In these cases, the severity of the problem is closely related to its localization.
The soles of the feet and palms of the hands are undoubtedly the most critical areas since they compromise the balance in the first case, and the fine movements of the fingers in the second.
Other areas may be merely annoying, others even go unnoticed.
In any case, alteration of the sensitivity is without doubt the expression of a global disorder.
With the exception of central, organic damage or otherwise exceptional cases paraesthesia usually has an osteopathic basis.
It often happens that in fact a dysfunctional picture affects the conduction of nerve structures delegated to the transfer of sensitive information.
This can happen as a result of mechanical stress on a log or a peripheral nerve root or due to a craniosacral dysfunction directly involving the central structures.
A muscle contracture, a joint dysfunction, the voltage of a band can very often give a component of compression on nerves and adjacent vessels.

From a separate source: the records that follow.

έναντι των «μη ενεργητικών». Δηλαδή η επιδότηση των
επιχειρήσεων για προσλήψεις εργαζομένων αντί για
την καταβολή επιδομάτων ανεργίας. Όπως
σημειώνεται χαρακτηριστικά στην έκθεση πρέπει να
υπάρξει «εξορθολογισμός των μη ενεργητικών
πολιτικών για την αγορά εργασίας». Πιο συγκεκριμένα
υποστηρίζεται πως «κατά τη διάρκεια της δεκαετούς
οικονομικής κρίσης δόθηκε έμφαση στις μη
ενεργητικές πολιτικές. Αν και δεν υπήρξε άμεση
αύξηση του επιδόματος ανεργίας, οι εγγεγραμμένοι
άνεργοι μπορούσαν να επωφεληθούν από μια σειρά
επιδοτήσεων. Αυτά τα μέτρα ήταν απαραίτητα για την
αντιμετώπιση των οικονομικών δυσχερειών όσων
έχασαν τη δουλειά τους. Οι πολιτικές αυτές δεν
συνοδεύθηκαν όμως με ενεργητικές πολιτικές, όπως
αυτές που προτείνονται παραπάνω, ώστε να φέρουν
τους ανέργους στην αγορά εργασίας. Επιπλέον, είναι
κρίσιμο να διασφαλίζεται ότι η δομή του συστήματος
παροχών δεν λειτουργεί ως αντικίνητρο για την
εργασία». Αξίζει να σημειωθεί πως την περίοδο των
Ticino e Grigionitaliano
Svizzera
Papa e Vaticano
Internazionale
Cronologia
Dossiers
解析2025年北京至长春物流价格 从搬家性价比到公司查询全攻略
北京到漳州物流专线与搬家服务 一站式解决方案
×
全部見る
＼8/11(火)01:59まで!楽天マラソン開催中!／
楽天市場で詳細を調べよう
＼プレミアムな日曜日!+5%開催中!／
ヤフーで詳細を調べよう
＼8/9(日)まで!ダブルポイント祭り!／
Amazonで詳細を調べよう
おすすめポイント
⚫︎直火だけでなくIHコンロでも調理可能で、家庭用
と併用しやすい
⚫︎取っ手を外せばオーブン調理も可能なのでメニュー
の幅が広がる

On the other hand a cranio-sacral dysfunction, causing stress on the outer meninges, may be responsible for similar symptomatic expressions, or perhaps even larger and heavier ones.
In these cases, an osteopathic correction is absolutely necessary.
I'll describe the case of a 58-year old housewife with paresthesias of the palms of the hands causing her not being able to perform simple daily tasks such as washing dishes or hang out the laundry.
The symptom had been present for a few months and manifested itself in a continuous tingling, especially in the morning, and with a very pronounced deficit of tactile sensitivity.
According to osteopathic examination the patient had a significant restriction at the base of the skull lesion with foci in the right temporal bone level.
The patient also had a restriction of mobility at the level of the fifth cervical vertebra and dynamic alteration of the second rib on the right.
After reducing the dysfunction, the problem was significantly reduced in the short term and completely resolved within several weeks.
In this case there were no neurological damage or other problems for which the patient had been sent to local palliative therapy with almost zero results.
In fact, the problem started from the base of the skull and the cervical dorsal spine but the palms of the hands did not show any kind of problem.